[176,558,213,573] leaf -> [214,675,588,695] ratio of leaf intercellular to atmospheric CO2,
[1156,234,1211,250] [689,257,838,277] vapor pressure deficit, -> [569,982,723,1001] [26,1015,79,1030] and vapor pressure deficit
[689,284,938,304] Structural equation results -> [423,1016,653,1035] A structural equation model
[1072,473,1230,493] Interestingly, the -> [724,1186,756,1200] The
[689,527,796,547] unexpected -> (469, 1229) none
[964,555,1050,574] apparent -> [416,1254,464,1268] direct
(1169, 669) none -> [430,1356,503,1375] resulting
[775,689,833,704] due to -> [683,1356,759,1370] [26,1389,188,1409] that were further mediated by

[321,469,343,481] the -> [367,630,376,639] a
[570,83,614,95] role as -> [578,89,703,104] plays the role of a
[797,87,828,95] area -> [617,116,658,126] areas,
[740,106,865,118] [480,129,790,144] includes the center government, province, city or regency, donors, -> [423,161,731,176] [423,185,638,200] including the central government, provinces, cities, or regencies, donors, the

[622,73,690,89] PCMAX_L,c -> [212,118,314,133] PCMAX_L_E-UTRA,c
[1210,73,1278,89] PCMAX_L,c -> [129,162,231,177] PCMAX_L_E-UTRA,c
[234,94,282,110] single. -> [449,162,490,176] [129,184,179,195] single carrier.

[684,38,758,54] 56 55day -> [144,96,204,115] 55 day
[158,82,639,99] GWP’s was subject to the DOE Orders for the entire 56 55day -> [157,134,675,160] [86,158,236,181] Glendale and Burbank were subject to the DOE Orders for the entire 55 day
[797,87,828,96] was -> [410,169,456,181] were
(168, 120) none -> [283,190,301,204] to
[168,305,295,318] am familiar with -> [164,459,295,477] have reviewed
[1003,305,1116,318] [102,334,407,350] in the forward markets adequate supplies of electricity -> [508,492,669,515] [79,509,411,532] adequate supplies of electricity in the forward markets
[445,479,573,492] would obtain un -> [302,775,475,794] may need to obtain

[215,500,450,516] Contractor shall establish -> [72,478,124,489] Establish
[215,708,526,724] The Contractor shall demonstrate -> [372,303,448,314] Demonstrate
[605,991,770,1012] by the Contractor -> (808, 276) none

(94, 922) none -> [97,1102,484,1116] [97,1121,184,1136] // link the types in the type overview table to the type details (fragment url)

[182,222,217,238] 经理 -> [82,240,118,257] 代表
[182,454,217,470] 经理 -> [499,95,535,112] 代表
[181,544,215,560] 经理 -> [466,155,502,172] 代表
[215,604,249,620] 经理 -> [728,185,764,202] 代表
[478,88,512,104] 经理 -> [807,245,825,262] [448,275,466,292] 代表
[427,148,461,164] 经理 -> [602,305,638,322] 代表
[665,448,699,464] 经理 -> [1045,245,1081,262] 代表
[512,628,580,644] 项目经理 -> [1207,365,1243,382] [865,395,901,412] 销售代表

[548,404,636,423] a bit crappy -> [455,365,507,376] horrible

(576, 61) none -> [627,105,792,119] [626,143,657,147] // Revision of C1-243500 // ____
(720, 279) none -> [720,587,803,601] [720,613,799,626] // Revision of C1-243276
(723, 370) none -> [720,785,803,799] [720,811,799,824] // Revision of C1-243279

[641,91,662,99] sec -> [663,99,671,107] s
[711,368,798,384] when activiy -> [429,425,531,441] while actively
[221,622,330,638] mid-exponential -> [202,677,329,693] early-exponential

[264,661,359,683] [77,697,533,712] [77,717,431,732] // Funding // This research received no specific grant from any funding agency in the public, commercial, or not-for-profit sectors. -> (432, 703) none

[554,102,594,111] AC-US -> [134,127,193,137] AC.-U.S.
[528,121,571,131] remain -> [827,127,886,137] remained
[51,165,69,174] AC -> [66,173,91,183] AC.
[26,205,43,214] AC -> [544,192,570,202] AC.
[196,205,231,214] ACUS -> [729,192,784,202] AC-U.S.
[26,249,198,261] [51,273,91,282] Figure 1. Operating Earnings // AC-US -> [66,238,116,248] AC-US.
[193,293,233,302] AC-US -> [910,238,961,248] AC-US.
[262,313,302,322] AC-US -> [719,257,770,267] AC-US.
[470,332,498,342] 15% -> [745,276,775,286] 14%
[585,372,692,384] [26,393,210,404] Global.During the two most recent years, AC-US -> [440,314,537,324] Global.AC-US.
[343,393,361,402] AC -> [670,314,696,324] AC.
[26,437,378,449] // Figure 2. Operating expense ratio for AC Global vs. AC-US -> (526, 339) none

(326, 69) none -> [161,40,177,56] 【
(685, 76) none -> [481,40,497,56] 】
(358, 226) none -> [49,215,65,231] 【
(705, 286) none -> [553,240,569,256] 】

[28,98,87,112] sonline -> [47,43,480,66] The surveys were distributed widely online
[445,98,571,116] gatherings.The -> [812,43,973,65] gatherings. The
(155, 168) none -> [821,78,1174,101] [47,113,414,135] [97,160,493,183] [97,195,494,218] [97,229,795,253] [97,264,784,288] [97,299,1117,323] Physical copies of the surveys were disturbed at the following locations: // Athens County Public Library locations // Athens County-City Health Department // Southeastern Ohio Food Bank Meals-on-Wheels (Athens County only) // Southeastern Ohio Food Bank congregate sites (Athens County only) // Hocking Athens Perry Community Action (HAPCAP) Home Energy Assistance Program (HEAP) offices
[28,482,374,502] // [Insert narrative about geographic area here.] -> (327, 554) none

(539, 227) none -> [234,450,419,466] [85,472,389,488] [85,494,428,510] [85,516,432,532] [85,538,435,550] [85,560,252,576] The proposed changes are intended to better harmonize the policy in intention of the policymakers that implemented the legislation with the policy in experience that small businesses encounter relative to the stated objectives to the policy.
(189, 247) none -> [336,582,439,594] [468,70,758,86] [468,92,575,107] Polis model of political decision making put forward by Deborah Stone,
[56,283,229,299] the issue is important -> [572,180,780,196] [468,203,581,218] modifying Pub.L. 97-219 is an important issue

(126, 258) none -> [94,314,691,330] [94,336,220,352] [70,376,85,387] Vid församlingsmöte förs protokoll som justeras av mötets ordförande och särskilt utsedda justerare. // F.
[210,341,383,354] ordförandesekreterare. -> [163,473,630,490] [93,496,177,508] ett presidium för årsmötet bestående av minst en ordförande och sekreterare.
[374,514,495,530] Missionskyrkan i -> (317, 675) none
────────
» **Your task**:
Each record must be duplicated exactly, with none missing.

» **Output for this exercise**:
[176,558,213,573] leaf -> [214,675,588,695] ratio of leaf intercellular to atmospheric CO2,
[1156,234,1211,250] [689,257,838,277] vapor pressure deficit, -> [569,982,723,1001] [26,1015,79,1030] and vapor pressure deficit
[689,284,938,304] Structural equation results -> [423,1016,653,1035] A structural equation model
[1072,473,1230,493] Interestingly, the -> [724,1186,756,1200] The
[689,527,796,547] unexpected -> (469, 1229) none
[964,555,1050,574] apparent -> [416,1254,464,1268] direct
(1169, 669) none -> [430,1356,503,1375] resulting
[775,689,833,704] due to -> [683,1356,759,1370] [26,1389,188,1409] that were further mediated by

[321,469,343,481] the -> [367,630,376,639] a
[570,83,614,95] role as -> [578,89,703,104] plays the role of a
[797,87,828,95] area -> [617,116,658,126] areas,
[740,106,865,118] [480,129,790,144] includes the center government, province, city or regency, donors, -> [423,161,731,176] [423,185,638,200] including the central government, provinces, cities, or regencies, donors, the

[622,73,690,89] PCMAX_L,c -> [212,118,314,133] PCMAX_L_E-UTRA,c
[1210,73,1278,89] PCMAX_L,c -> [129,162,231,177] PCMAX_L_E-UTRA,c
[234,94,282,110] single. -> [449,162,490,176] [129,184,179,195] single carrier.

[684,38,758,54] 56 55day -> [144,96,204,115] 55 day
[158,82,639,99] GWP’s was subject to the DOE Orders for the entire 56 55day -> [157,134,675,160] [86,158,236,181] Glendale and Burbank were subject to the DOE Orders for the entire 55 day
[797,87,828,96] was -> [410,169,456,181] were
(168, 120) none -> [283,190,301,204] to
[168,305,295,318] am familiar with -> [164,459,295,477] have reviewed
[1003,305,1116,318] [102,334,407,350] in the forward markets adequate supplies of electricity -> [508,492,669,515] [79,509,411,532] adequate supplies of electricity in the forward markets
[445,479,573,492] would obtain un -> [302,775,475,794] may need to obtain

[215,500,450,516] Contractor shall establish -> [72,478,124,489] Establish
[215,708,526,724] The Contractor shall demonstrate -> [372,303,448,314] Demonstrate
[605,991,770,1012] by the Contractor -> (808, 276) none

(94, 922) none -> [97,1102,484,1116] [97,1121,184,1136] // link the types in the type overview table to the type details (fragment url)

[182,222,217,238] 经理 -> [82,240,118,257] 代表
[182,454,217,470] 经理 -> [499,95,535,112] 代表
[181,544,215,560] 经理 -> [466,155,502,172] 代表
[215,604,249,620] 经理 -> [728,185,764,202] 代表
[478,88,512,104] 经理 -> [807,245,825,262] [448,275,466,292] 代表
[427,148,461,164] 经理 -> [602,305,638,322] 代表
[665,448,699,464] 经理 -> [1045,245,1081,262] 代表
[512,628,580,644] 项目经理 -> [1207,365,1243,382] [865,395,901,412] 销售代表

[548,404,636,423] a bit crappy -> [455,365,507,376] horrible

(576, 61) none -> [627,105,792,119] [626,143,657,147] // Revision of C1-243500 // ____
(720, 279) none -> [720,587,803,601] [720,613,799,626] // Revision of C1-243276
(723, 370) none -> [720,785,803,799] [720,811,799,824] // Revision of C1-243279

[641,91,662,99] sec -> [663,99,671,107] s
[711,368,798,384] when activiy -> [429,425,531,441] while actively
[221,622,330,638] mid-exponential -> [202,677,329,693] early-exponential

[264,661,359,683] [77,697,533,712] [77,717,431,732] // Funding // This research received no specific grant from any funding agency in the public, commercial, or not-for-profit sectors. -> (432, 703) none

[554,102,594,111] AC-US -> [134,127,193,137] AC.-U.S.
[528,121,571,131] remain -> [827,127,886,137] remained
[51,165,69,174] AC -> [66,173,91,183] AC.
[26,205,43,214] AC -> [544,192,570,202] AC.
[196,205,231,214] ACUS -> [729,192,784,202] AC-U.S.
[26,249,198,261] [51,273,91,282] Figure 1. Operating Earnings // AC-US -> [66,238,116,248] AC-US.
[193,293,233,302] AC-US -> [910,238,961,248] AC-US.
[262,313,302,322] AC-US -> [719,257,770,267] AC-US.
[470,332,498,342] 15% -> [745,276,775,286] 14%
[585,372,692,384] [26,393,210,404] Global.During the two most recent years, AC-US -> [440,314,537,324] Global.AC-US.
[343,393,361,402] AC -> [670,314,696,324] AC.
[26,437,378,449] // Figure 2. Operating expense ratio for AC Global vs. AC-US -> (526, 339) none

(326, 69) none -> [161,40,177,56] 【
(685, 76) none -> [481,40,497,56] 】
(358, 226) none -> [49,215,65,231] 【
(705, 286) none -> [553,240,569,256] 】

[28,98,87,112] sonline -> [47,43,480,66] The surveys were distributed widely online
[445,98,571,116] gatherings.The -> [812,43,973,65] gatherings. The
(155, 168) none -> [821,78,1174,101] [47,113,414,135] [97,160,493,183] [97,195,494,218] [97,229,795,253] [97,264,784,288] [97,299,1117,323] Physical copies of the surveys were disturbed at the following locations: // Athens County Public Library locations // Athens County-City Health Department // Southeastern Ohio Food Bank Meals-on-Wheels (Athens County only) // Southeastern Ohio Food Bank congregate sites (Athens County only) // Hocking Athens Perry Community Action (HAPCAP) Home Energy Assistance Program (HEAP) offices
[28,482,374,502] // [Insert narrative about geographic area here.] -> (327, 554) none

(539, 227) none -> [234,450,419,466] [85,472,389,488] [85,494,428,510] [85,516,432,532] [85,538,435,550] [85,560,252,576] The proposed changes are intended to better harmonize the policy in intention of the policymakers that implemented the legislation with the policy in experience that small businesses encounter relative to the stated objectives to the policy.
(189, 247) none -> [336,582,439,594] [468,70,758,86] [468,92,575,107] Polis model of political decision making put forward by Deborah Stone,
[56,283,229,299] the issue is important -> [572,180,780,196] [468,203,581,218] modifying Pub.L. 97-219 is an important issue

(126, 258) none -> [94,314,691,330] [94,336,220,352] [70,376,85,387] Vid församlingsmöte förs protokoll som justeras av mötets ordförande och särskilt utsedda justerare. // F.
[210,341,383,354] ordförandesekreterare. -> [163,473,630,490] [93,496,177,508] ett presidium för årsmötet bestående av minst en ordförande och sekreterare.
[374,514,495,530] Missionskyrkan i -> (317, 675) none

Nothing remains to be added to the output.